Overall the metrics indicate that the model is performing fairly reasonably. Most of the classes have F1 scores 0.8 or more, with a notable exception with the shirt class. The classes that seemed to struggle more were,

  1. Shirt
  2. Pullover
  3. Coat
  4. Top

Intriguing that these were the lower performing classes, as these classes are similar to one another conceptually and visually. To determine if the model is indeed confusing these classes, the confusion matrix may provide more insight.

Code
fig, ax = plt.subplots(figsize=(9, 9))
ConfusionMatrixDisplay.from_predictions(truth, predictions, display_labels=class_dict.values(), ax=ax)
plt.show()

The confusion matrix does indeed seem to allude to the idea that the model is confusing the three classes with one another. We can see that the largest off-diagonal values in the confusion matrix are these values intersections.

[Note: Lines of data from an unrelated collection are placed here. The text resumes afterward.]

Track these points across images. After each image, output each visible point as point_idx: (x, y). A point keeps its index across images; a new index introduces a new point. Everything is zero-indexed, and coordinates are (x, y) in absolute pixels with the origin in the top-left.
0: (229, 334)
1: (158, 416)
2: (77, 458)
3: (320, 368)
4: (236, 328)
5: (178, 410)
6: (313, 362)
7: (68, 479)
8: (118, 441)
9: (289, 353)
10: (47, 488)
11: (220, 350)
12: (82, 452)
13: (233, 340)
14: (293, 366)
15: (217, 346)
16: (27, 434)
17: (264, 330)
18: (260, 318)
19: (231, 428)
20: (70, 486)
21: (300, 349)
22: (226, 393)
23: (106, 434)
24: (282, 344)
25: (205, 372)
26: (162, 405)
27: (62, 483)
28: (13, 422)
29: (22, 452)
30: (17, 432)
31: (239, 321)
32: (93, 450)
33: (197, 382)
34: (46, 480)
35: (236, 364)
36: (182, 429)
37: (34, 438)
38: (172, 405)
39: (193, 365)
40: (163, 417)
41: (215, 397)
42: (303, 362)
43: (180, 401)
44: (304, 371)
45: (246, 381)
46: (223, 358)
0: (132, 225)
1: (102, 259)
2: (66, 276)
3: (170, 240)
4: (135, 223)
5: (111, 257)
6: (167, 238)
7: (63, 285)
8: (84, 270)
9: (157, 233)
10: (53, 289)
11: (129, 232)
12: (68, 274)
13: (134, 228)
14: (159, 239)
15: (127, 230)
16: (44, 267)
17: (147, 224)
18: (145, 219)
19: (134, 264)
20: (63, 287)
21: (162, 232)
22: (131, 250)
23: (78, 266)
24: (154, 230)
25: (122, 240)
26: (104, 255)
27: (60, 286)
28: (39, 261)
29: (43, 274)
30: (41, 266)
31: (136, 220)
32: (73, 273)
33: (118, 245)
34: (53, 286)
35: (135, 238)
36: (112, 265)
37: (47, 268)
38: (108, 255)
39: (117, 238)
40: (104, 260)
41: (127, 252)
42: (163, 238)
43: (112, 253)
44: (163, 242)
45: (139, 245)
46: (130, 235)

Finally let’s grab a few random samples from the test set and visualize them with the models predictions vs the truth values.

Code
num_samples = 9
fig, ax = plt.subplots(3, 3, figsize=(9, 9))
test_sample = next(iter(test_loader))[:num_samples]
test_predictions = torch.argmax(model(test_sample[0].to(device)), dim=1)
row = 0
col = 0
for i in range(num_samples):
    ax[row, col].imshow(test_sample[0][i][0], cmap="Greys")
    ax[row, col].set_title(f"Prediction: {class_dict[int(test_predictions[i])]}\nActual: {class_dict[int(test_sample[1][i])]}")
    ax[row, col].set_xticks([])
    ax[row, col].set_yticks([])  
    col += 1
    if col > 2:
        row += 1
        col = 0
plt.show()